Edited 2015-10-20 20:15 UTC
Jonathan Levin has a lot to share: http://docs.macsysadmin.se/2014/video/Day4Session3.mp4
http://docs.macsysadmin.se/2015/video/Day4Session3.mp4
I care, but not enough to watch a video on it. Recorded talks about technology are usually painful for me to view. Text is greatly preferred. Unless its really, really interesting and related to something, I won’t watch them.
I was basically agreeing with Thom. Not worth any commentary from one not well versed in it. There too are many of those in various spots already.
I’d prefer some less “fixed (insert bug)” – “another great release!” type BSD (especially OpenBSD) “reviews” myself. It’s not a jab at Thom, as such, but that’s generally ALL I see each time there’s a release for Free/OpenBSD.
There needs to be a critical look at the features from a user’s point of view, whether it’s a server user, a desktop user, or a laptop user. Quite frankly I’ve run across a “feature” in OpenBSD that actually breaks the experience entirely for my desktop. Recently (past two releases) the firmware for Radeon video cards is either missing or improperly unpacked. It’s not a corner case video card, either. It’s an HD 7850 that’s been well supported till the past two releases. There’s apparently a workaround, but this is one of those “features” (explicit permission downloading firmware blobs) that’s sounds fine from a ideological point of view, but falls flat on it’s face in practice. It’s one thing to have to download firmware for a UVC device, quite another if you’ve got a blank screen because your video card’s driver is missing usable firmware.
So, honest critical reviews of software from qualified reviewers would be nice!
Would definitely be great, but in the case of something like OpenBSD, I’m certainly NOT a qualified reviewer .
Yeah, I don’t believe I’d be a good person to review anything like OpenBSD in a timely manner either. By the time it was finished and polished enough to be publishable it’d be time for the next iteration, I’d bet. I haven’t written software reviews for over 10 years. I did it as a hobby back then for a volunteer supported Linux website.
Gnome 3.16 is on the new software list.
Thought that it relies on systemd and dbus, and they are Linux only, are they not…

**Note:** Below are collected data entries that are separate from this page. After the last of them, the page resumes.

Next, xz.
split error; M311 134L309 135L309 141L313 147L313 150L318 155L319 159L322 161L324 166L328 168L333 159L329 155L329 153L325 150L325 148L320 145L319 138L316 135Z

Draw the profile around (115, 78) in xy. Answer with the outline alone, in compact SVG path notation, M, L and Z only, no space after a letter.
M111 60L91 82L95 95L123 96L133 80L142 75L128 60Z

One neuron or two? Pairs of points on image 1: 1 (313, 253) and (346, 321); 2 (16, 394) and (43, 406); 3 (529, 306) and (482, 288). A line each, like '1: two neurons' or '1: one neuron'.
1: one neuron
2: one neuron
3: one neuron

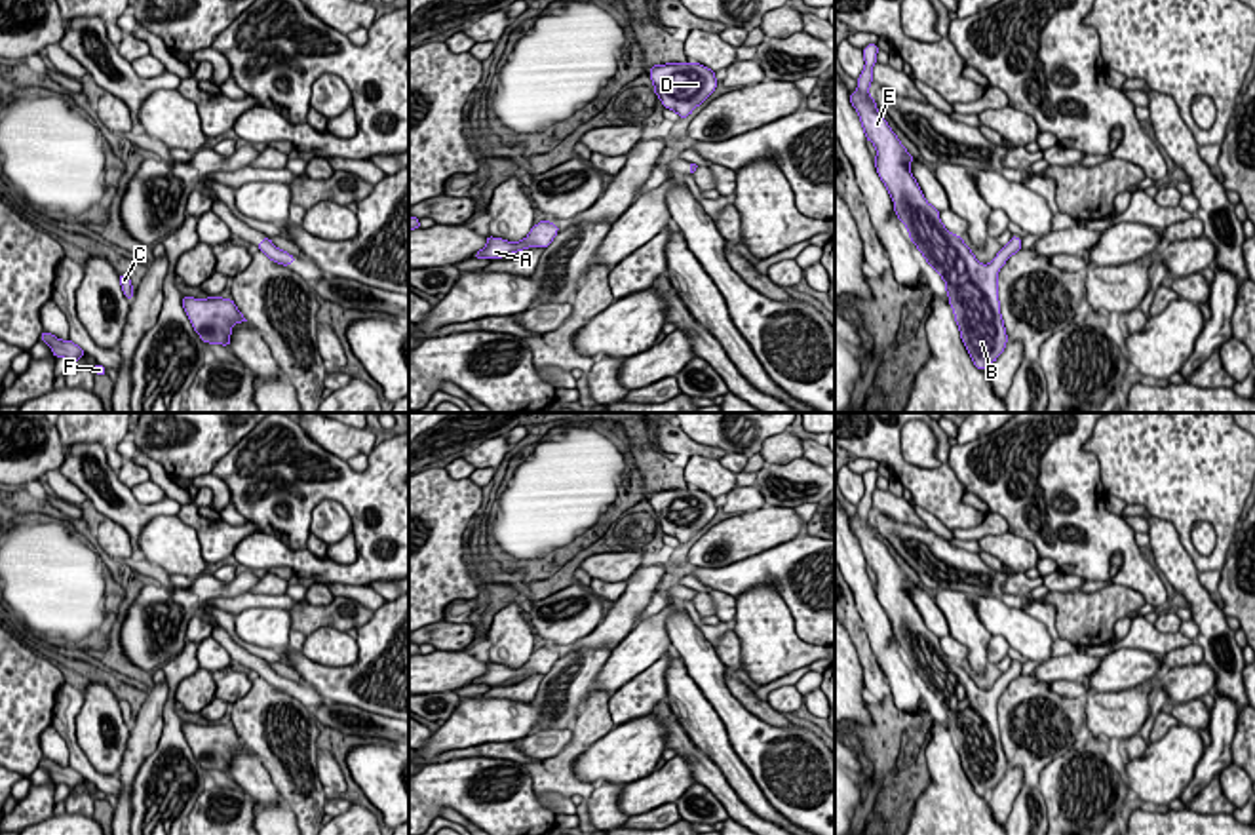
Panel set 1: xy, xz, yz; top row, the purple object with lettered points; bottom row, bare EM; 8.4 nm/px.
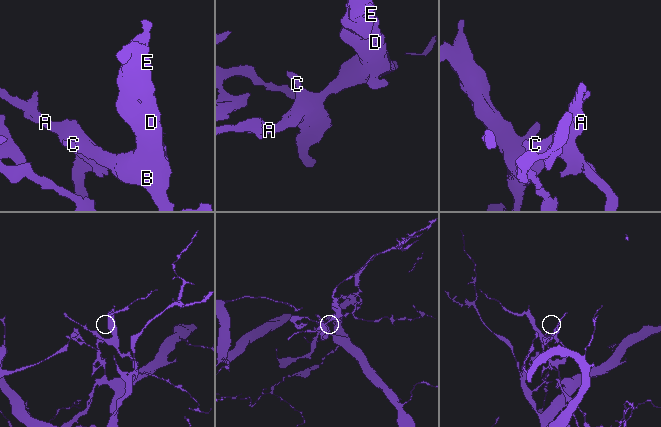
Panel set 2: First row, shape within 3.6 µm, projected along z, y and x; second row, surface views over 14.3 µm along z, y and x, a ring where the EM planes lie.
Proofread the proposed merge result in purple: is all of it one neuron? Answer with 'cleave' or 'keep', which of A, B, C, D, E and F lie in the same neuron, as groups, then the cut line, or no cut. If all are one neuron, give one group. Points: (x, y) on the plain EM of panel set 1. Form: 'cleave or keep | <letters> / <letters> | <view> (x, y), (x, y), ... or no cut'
keep | A B C D E F | no cut

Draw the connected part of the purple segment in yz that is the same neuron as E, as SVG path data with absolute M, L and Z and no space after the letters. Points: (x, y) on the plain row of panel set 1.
M877 470L863 476L865 493L858 504L858 517L850 529L858 536L867 567L877 574L875 593L894 626L898 645L907 652L909 664L928 690L947 709L945 719L953 732L962 768L979 797L1004 778L1008 761L1000 742L998 696L1021 675L1021 664L1012 662L991 690L981 690L960 662L951 660L939 647L909 597L915 586L899 569L888 548L877 538L869 521Z

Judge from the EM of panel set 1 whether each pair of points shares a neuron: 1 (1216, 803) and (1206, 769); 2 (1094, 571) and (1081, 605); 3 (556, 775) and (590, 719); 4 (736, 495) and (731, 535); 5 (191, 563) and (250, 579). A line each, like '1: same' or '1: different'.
1: different
2: different
3: same
4: different
5: different

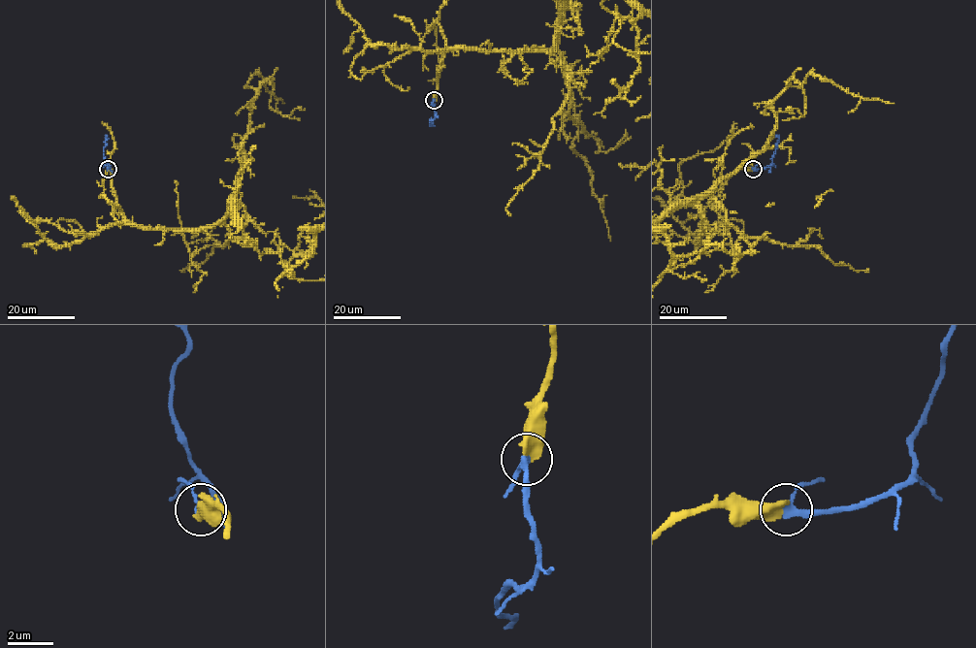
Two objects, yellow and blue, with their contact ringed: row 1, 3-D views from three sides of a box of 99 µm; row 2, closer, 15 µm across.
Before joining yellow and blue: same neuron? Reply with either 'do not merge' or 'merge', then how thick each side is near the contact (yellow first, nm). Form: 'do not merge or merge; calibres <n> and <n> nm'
merge; calibres 550 and 260 nm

Maybe I should take a closer look to BSD.
It’s an ongoing effort by people who care enough about it to work on it:
http://undeadly.org/cgi?action=article&sid=20140219085851
This is a good tutorial for running OpenBSD as a desktop OS. It’s old, based on 5.5, but the installation process hasn’t really changed much so it’s still relevant:
http://alxjsn.com/unix/openbsd-laptop/
Well, OpenBSD is an oversimplified OS, which is really good from a security perspective. Easily one of the most simple, straightforward and sane unix-like OSes around. You can understand how it works pretty fast, it just makes sense (if you have some Unix background sure).

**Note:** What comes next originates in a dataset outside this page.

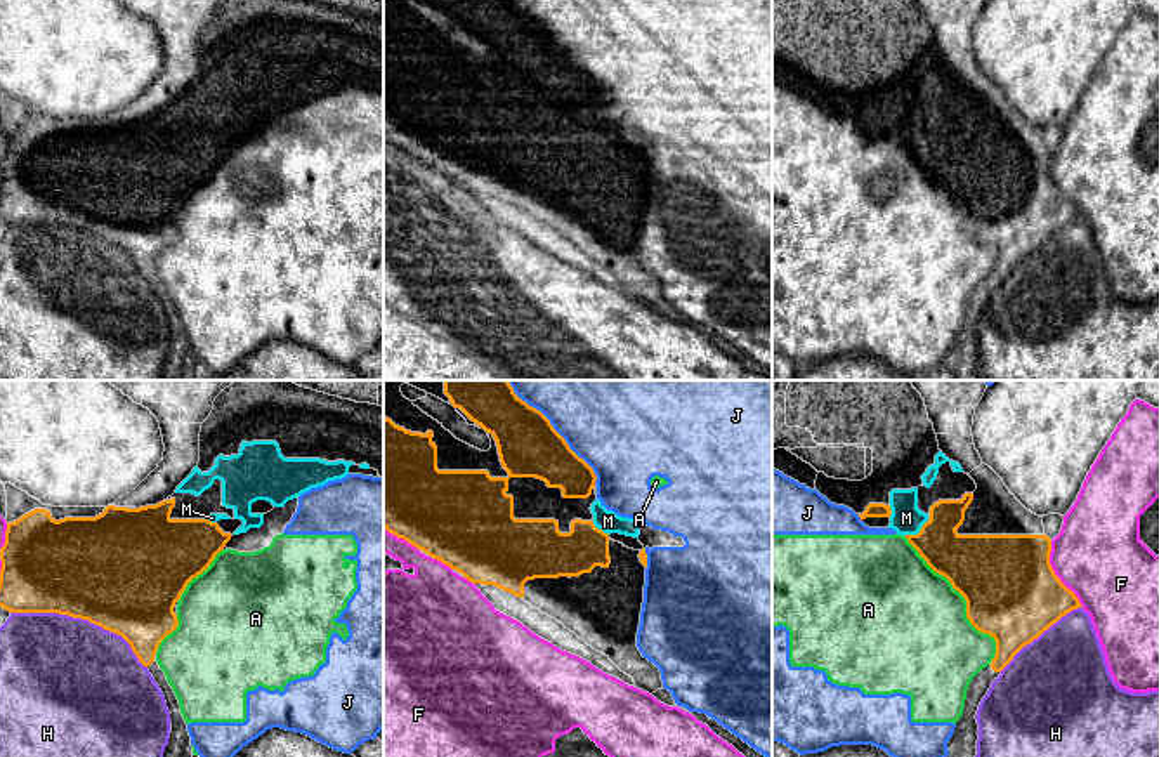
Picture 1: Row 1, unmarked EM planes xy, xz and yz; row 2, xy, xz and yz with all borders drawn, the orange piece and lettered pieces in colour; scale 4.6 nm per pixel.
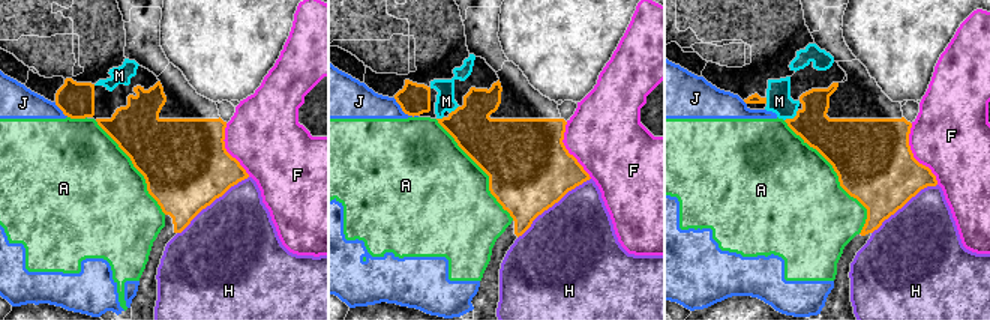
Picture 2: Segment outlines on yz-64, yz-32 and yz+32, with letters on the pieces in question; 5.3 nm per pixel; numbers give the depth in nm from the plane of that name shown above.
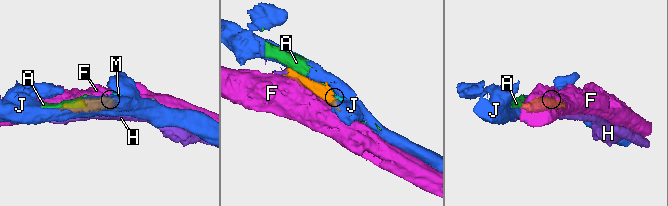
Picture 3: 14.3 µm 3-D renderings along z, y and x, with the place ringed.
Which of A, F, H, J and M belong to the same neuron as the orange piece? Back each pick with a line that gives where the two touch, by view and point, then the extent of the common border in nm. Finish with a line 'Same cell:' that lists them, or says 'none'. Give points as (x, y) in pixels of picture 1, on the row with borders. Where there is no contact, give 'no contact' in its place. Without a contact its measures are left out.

Now try to fully understand how OSX works if you dare!! Almost impossible, it’s a complete mess of technologies even worse than any modern Linux desktop (which is saying something haha).
Edited 2015-10-20 20:14 UTC
Indeed, I’ve found it to be the most straightforward and easiest BSD to pick up and understand. Like Slackware on the Linux side, it gives you exactly what you need for a complete, working system that is rock-solid and dependable, and anything else you want is available as a package or can be built from source.
It’s good to see news about some UNIX-based operating system once in a while. Kudos.